Hence, before a neural network can predict an output, it
needs to be trained. The training data set consists of input and output (labels
or targets) pairs.
The training starts with random initialization of weights in
a neural network. The input is then passed through the neural network to get
the final activations of the output layer. Initially, the output is extremely
inaccurate due to the random initialization of the weights. The goal of training
is to arrive at optimum value of weights, such that the neural network can
predict the output (given some input) with reasonable accuracy. The algorithm
used to do this is known as “Backpropagation”.
In backpropagation, the error in the output is calculated.
Since, the weights are randomly initialized, the output in the beginning is not
that accurate. So, the error is calculated in the output. The function that
measures the error is known as the “cost function”. We desire to adjust the
weights such that the cost function is minimized, and the technique used to
minimize the cost function is called “gradient descent”.
Gradient descent is an optimization algorithm that helps in
finding the minimum of a function. To find a local minimum of a function using
gradient descent, one takes steps proportional to the negative of the gradient
(or of the approximate gradient) of the function at the current point. In the
case of neural networks, we want to find the minimum of the cost function.

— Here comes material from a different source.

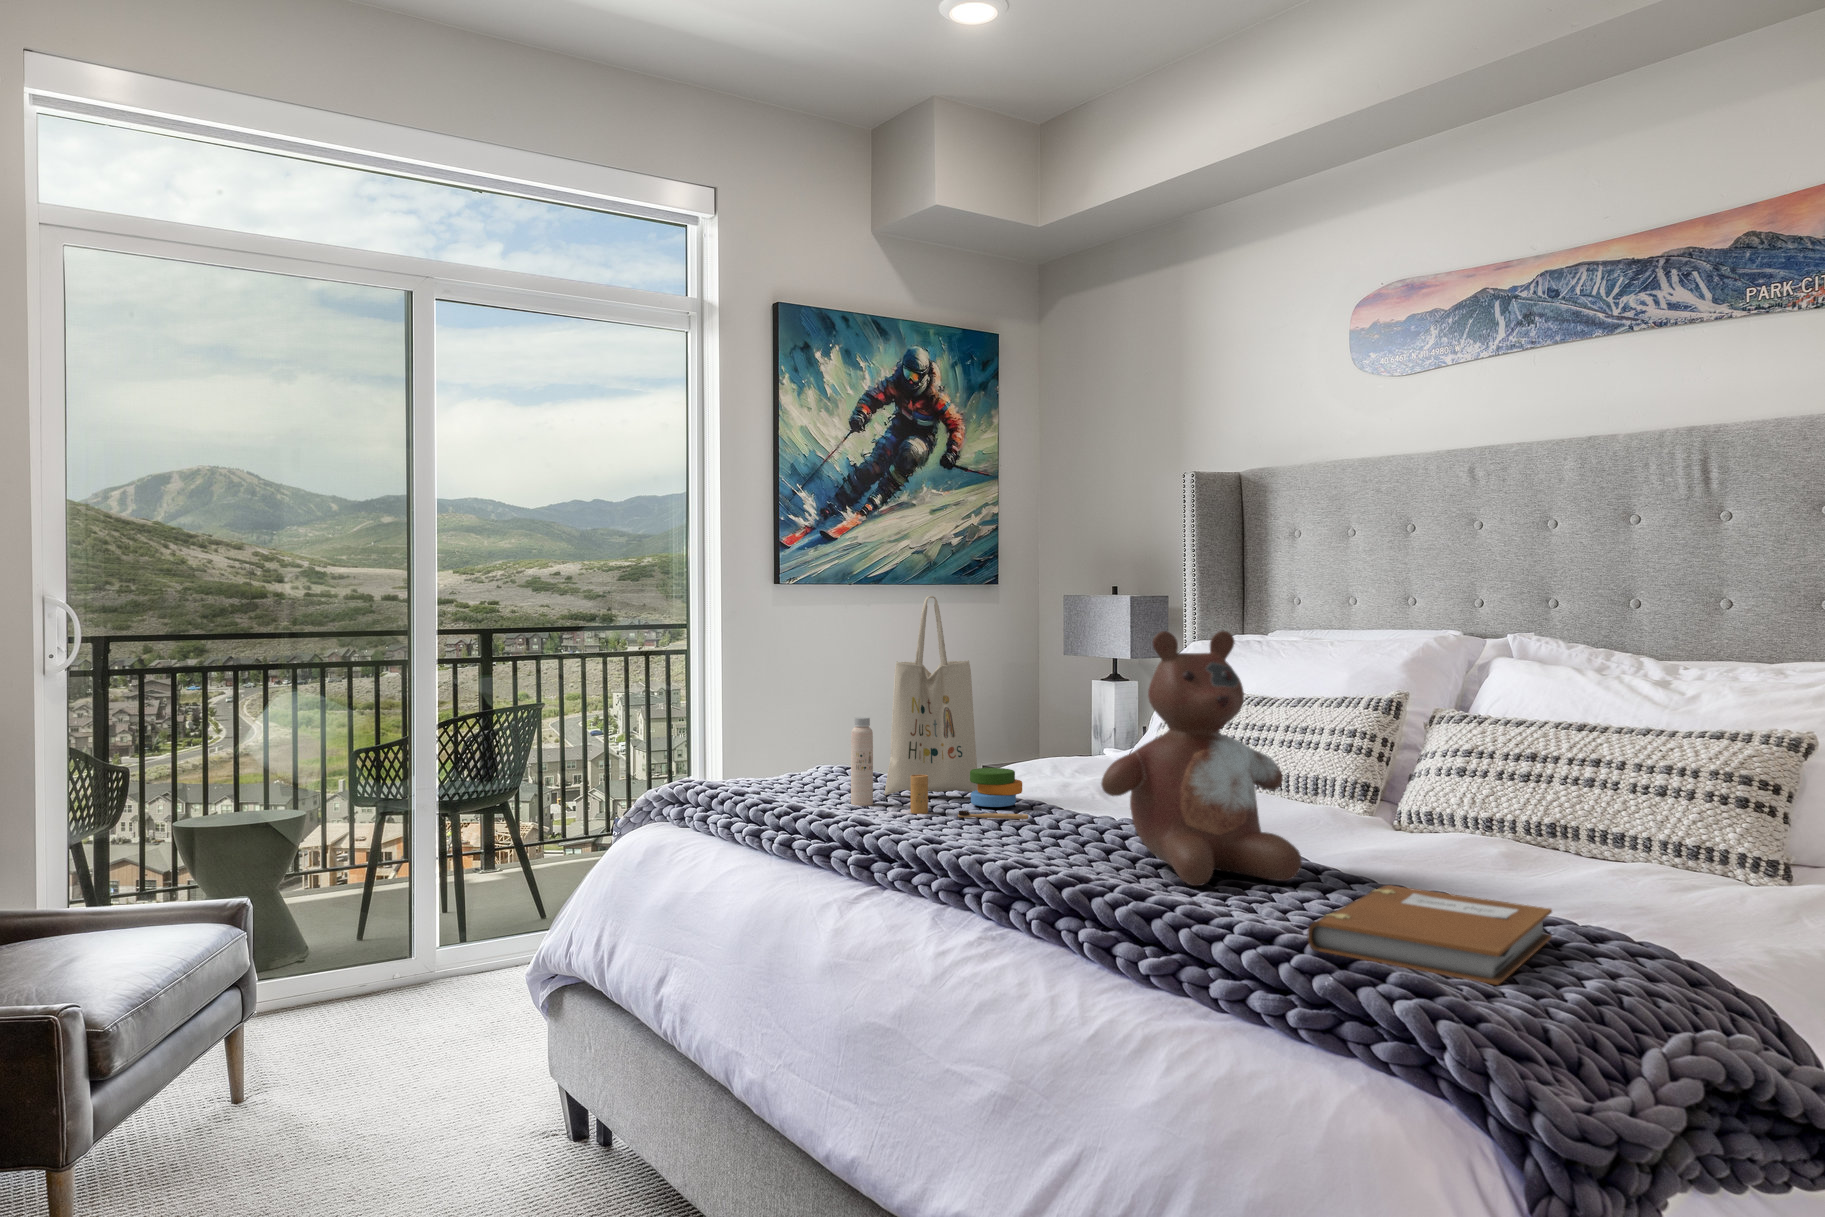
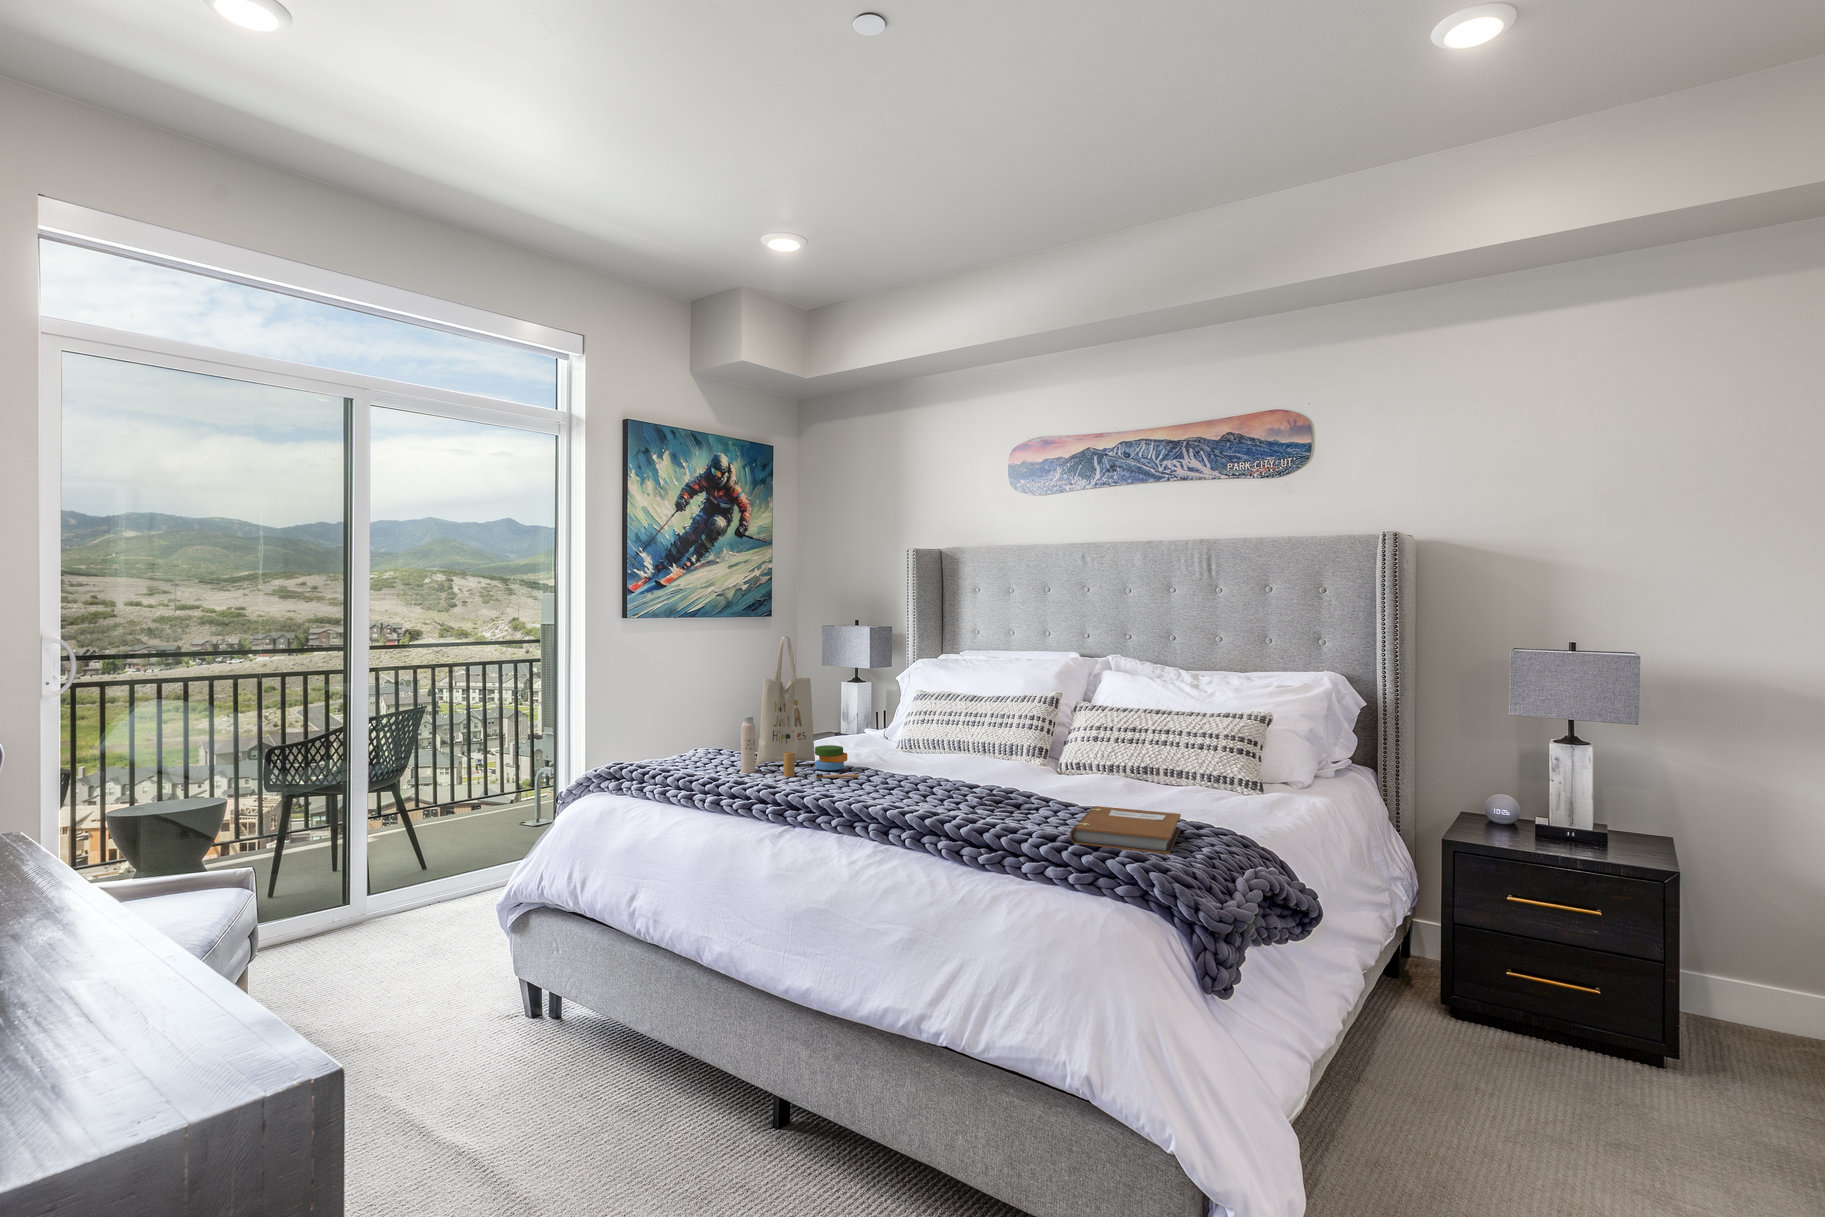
stuffed bear: present [1101,631,1302,886] -> none [928,664,1042,813]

Weights in the neural network are updated in the neural network in the negative
direction of the gradient so as to get to the minimum of the cost function. The
gradient is calculated at the output layer and flows back into the hidden
layers of the neural network for weight updation to take place. This is where
the name “backpropagation” comes from.
Once the training is complete, i.e. a certain number of
training epochs have been completed or the output loss has reached below a
certain threshold, the neural network can be used to predict the output.